10 . In this case, as regards the financial aspect of the contested special aid, it is clear that its application at the internal level was properly effected under the budget procedure as a result of the transfer of an appropriation to Item 9632 .

11 . In conclusion, I do not believe that the first submission relied upon by the Greek Government can be accepted .

12 . I now come to the applicant' s complaints concerning the Commission' s conduct in connection with the procedure for the adoption of the three contested decisions .

In that regard, although it has advanced three separate submissions ( infringement of essential procedural requirements, abuse of procedure and the Commission' s lack of powers ), the Greek Government alleges in substance that the Commission followed an unlawful procedure with regard to the approval of the three projects, in order to obviate the possible opposition of "certain Member States" ( p . 7 of the application ). Even more explicitly, Greece implies that the Commission deliberately set up an artificial legal structure ( also ) for the purpose of replacing the unanimity rule, which Greece maintains is applicable, with the qualified majority rule, or even arrogated to itself the power to take decisions without consulting the Member States .

That is the background, the political implications of which are self-evident, to the legal discussion which raises, amongst other things, the complex problem of distinguishing between the Commission' s implementing powers under Article 145 of the EEC Treaty and its powers to implement the budget under Article 205 .

13 . As I stated earlier, I do not intend to deal with the submissions relied upon by the Greek Government in the same order as that in which they were raised; instead, I intend to make an overall appraisal of the criticism directed at the Commission .

14 . Let me say at once without equivocation that, in my view, the Greek Government' s legal argument is persuasive, whilst the Commission' s position is open to criticism . That is so particularly since, in order to justify a standpoint which is frankly indefensible because it fails to respect a Member State' s fundamental right to the observance of those procedural rules which it had previously accepted, and not other rules, the Commission has formulated a nebulous theory which, whilst purportedly reflecting a change in the law, cannot even dispose of the Greek Government' s supposition that the real aim pursued was to avoid the risk of opposition by a government under procedural rules stipulated by agreement . Whatever the merits may be, from the point of view of the general policy pursued in relations with Turkey, of the aims inherent in the Commission' s conduct, the Court' s task is to safeguard the principles of a Community governed by the rule of law, in which, in particular, rules previously laid down and ascertained must be complied with and may not be amended unilaterally by one of the parties .

That was precisely what happened in this case .

15 . For that to become evident, it is sufficient to ascertain and to take into consideration the intention of the Council as expressed in two chronologically distinct periods, an intention which manifestly and unequivocally runs counter to the interpretation followed by the Commission .
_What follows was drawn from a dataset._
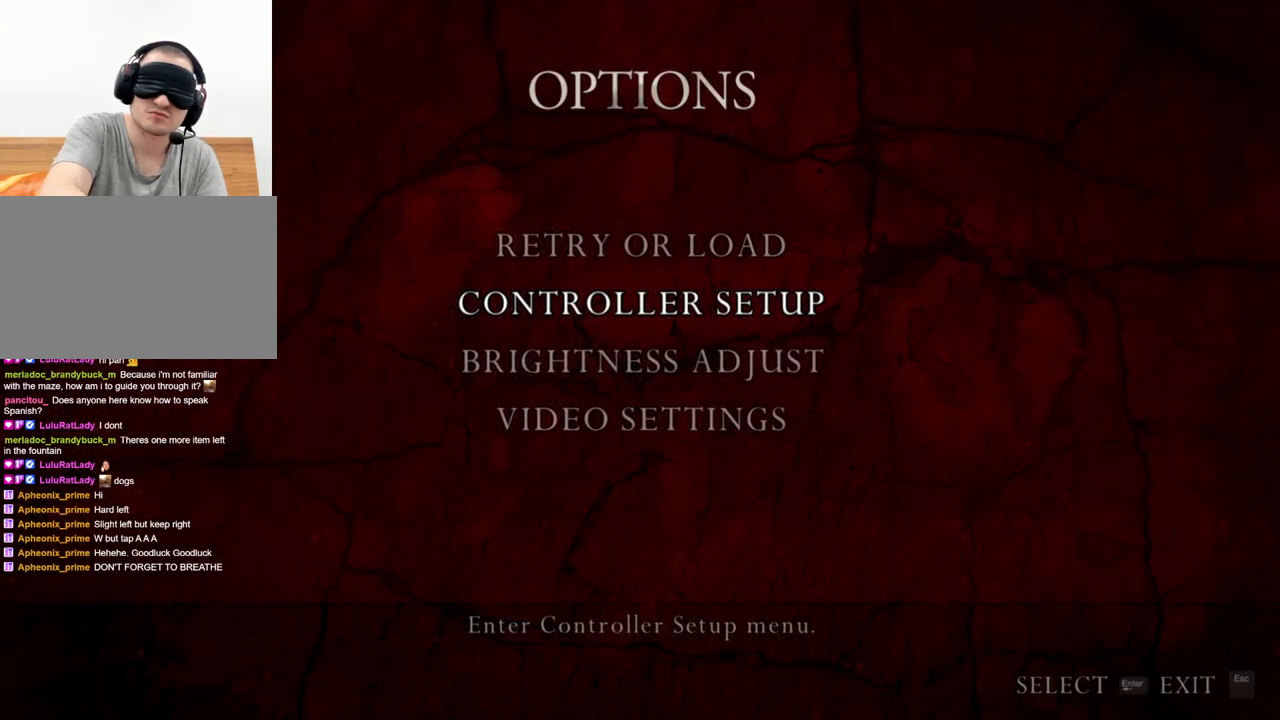
{"keys": [], "mouse": [], "events": []}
16 . The first period falls in 1980 . In that year, Greece had not yet joined the Community . However, in accordance with the usual practice of consulting and informing States which have signed an accession agreement that has not yet entered into force, Greece was kept informed of decisions which had been adopted by the Community institutions after the signature of the Act of Accession and which were to form an integral part of the "acquis communautaire ". It is significant that the Greek Government, as was also confirmed at the hearing, had not at the time raised any objections to the "financial aspect" and had instead sought clarification on the agricultural and social aspects of the decisions being drawn up .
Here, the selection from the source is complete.